[ASSIGNMENT]: Continue the forum thread about finding a 2.2 AAN engine block from the point where it stops.

[PROVIDED PASSAGE]:
================================
# Need 2.2 AAN block ....... Help



## 95urs6 (Sep 7, 2005)

Anybody have an ANN block at a decent cost? just looking for a bare block.
Any leads would be Appreciated.





















http://****************.com/smile/emthup.gif


----------



## billzcat1 (Sep 10, 2001)

*Re: Need 2.2 AAN block ....... Help (95urs6)*

If you just need a block, it almost doesn't matter what 5-cylinder you start with. Might as well pick up a whole MC motor for $300-500. It has the oil squirters and 81.00mm bore and the block itself is basically identical to the AAN.


----------



## 95urs6 (Sep 7, 2005)

*Re: Need 2.2 AAN block ....... Help (billzcat1)*

Hi Billzcat, 
Thanks for the info I found lots of 5000 turbos cheap but my etka showed the block as a different p/n and nobody could tell me how different an MC block was, luckily I just scored a good running 200 TQ wagon for cheap so I'll rebuild the bootom end and use my 20v head and have lots of spare parts, I had a complete 2.3 but wanted to keep the S with the correct block and accessories.
Also, are you the one selling UrS4/S6 short shifters?


----------



## billzcat1 (Sep 10, 2001)
================================
[GIVEN RECORDS]:
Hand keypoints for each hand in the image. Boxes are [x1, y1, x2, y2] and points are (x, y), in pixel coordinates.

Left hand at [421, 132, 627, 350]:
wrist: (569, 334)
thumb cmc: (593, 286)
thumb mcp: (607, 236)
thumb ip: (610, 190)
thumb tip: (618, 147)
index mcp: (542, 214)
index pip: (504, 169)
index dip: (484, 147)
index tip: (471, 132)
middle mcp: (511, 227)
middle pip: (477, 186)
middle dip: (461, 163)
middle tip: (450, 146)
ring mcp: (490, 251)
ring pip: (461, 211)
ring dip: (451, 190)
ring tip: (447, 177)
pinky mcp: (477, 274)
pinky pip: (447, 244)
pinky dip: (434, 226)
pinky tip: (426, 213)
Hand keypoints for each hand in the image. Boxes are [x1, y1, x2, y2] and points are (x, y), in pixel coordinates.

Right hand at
================================
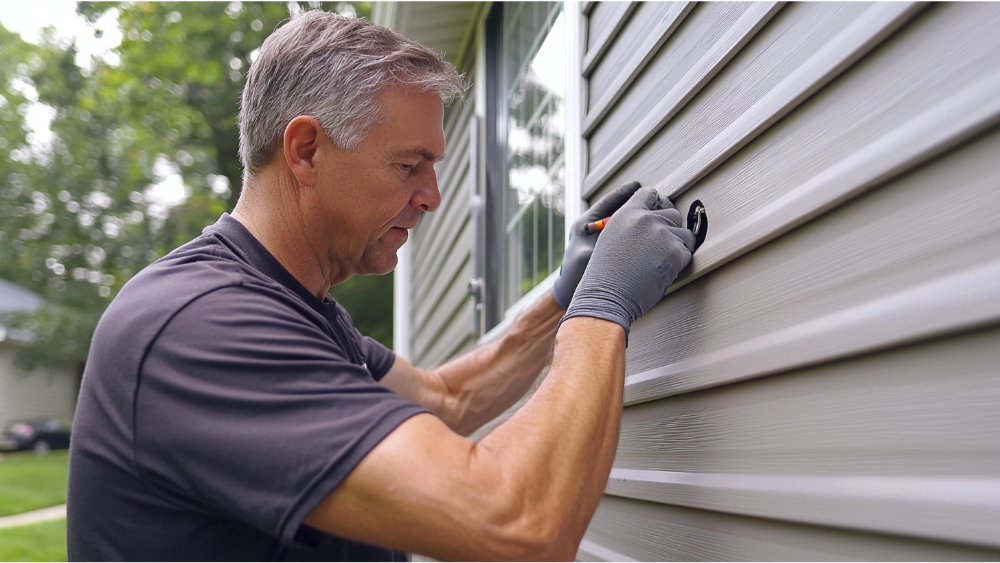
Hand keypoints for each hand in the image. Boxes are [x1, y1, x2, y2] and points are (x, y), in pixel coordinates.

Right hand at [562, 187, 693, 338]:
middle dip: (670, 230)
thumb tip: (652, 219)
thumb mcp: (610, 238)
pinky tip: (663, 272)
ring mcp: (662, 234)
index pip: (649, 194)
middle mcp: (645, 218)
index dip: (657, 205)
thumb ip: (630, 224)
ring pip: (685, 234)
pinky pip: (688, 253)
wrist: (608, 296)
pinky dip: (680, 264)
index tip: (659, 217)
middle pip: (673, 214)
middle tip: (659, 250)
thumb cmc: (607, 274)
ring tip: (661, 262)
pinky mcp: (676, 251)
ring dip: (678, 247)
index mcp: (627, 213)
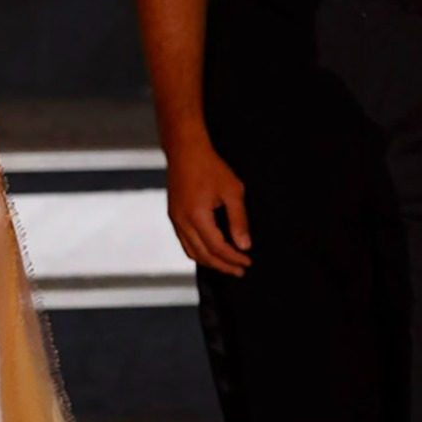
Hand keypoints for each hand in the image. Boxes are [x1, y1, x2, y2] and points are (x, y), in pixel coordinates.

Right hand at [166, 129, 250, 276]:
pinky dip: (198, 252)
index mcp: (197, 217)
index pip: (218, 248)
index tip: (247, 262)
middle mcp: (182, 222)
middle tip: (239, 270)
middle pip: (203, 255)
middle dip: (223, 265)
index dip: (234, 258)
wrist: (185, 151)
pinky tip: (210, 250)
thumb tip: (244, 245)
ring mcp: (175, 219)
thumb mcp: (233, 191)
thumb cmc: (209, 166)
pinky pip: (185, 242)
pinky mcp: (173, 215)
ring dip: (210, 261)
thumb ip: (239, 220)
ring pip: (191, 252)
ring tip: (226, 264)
================================
[REPLY TO THE EXERCISE]:
*Re: Need 2.2 AAN block ....... Help (95urs6)*

Yeah the block is basically identical. The difference in the part numbers happens because you can't buy just a bare block, you have to buy a "cylinder block with pistons" and naturally MC pistons are different from AAN.
Anyway, sounds like you've got it all taken care of already.
And yes, I'm the guy with the short shifters (in stock!)


----------



## 95urs6 (Sep 7, 2005)

*Re: Need 2.2 AAN block ....... Help (billzcat1)*

Thanks for the info Billzcat1,
I'm in the process of ripping the engine out now should have it out in the morning. The 200 has an 2.2 MC block but the waterpump set up looks more like a 2.3 with the waterpump being the timing belt tensioner. I was hoping to use the waterpump I just got for the AAN,
looks like a may have to mix some parts to get this to work.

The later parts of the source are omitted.